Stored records
══════════

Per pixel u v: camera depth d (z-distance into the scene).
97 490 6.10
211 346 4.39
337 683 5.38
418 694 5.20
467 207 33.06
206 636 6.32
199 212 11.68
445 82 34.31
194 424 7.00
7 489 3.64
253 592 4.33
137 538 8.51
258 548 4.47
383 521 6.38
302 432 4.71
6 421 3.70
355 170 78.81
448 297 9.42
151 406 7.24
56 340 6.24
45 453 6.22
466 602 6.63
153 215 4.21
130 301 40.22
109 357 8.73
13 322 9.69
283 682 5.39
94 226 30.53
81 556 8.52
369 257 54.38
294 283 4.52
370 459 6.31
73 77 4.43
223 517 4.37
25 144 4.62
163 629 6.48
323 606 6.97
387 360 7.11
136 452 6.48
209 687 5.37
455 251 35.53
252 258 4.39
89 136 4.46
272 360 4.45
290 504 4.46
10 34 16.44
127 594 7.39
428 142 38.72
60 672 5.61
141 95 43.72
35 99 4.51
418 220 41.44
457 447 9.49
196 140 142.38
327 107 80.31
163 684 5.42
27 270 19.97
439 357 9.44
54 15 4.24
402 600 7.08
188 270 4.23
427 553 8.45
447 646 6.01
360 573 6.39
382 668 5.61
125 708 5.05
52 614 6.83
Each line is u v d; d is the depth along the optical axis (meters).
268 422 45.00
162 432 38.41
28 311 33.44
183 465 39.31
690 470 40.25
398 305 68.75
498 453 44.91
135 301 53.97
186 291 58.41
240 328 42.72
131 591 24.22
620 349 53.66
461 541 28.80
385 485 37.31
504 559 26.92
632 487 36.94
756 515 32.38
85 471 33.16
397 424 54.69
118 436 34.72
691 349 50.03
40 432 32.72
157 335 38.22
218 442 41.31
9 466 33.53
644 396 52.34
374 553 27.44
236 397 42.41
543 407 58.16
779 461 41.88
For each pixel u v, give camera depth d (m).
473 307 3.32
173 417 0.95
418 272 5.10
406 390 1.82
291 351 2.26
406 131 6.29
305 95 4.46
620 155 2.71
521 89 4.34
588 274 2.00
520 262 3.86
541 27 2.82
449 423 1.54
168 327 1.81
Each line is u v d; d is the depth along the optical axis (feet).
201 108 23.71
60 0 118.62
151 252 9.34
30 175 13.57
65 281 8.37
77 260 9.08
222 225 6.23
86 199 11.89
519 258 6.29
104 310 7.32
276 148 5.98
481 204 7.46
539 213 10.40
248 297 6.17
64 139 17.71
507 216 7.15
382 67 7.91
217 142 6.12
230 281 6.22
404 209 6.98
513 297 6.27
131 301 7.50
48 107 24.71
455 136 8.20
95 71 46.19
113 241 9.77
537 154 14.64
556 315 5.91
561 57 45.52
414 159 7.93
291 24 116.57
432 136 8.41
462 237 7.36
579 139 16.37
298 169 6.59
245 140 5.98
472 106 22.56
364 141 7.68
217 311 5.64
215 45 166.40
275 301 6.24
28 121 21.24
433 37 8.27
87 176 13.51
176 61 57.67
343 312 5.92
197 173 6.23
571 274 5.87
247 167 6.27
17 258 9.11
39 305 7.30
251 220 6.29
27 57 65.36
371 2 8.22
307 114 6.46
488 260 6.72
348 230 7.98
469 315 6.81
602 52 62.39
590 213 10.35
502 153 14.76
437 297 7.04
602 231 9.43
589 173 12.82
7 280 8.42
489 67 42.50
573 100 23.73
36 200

══════════

= TASK PROMPT =
Using the entries, state how many of their lines hold "axis"; give the number and no more.

= ANSWER BOX =
2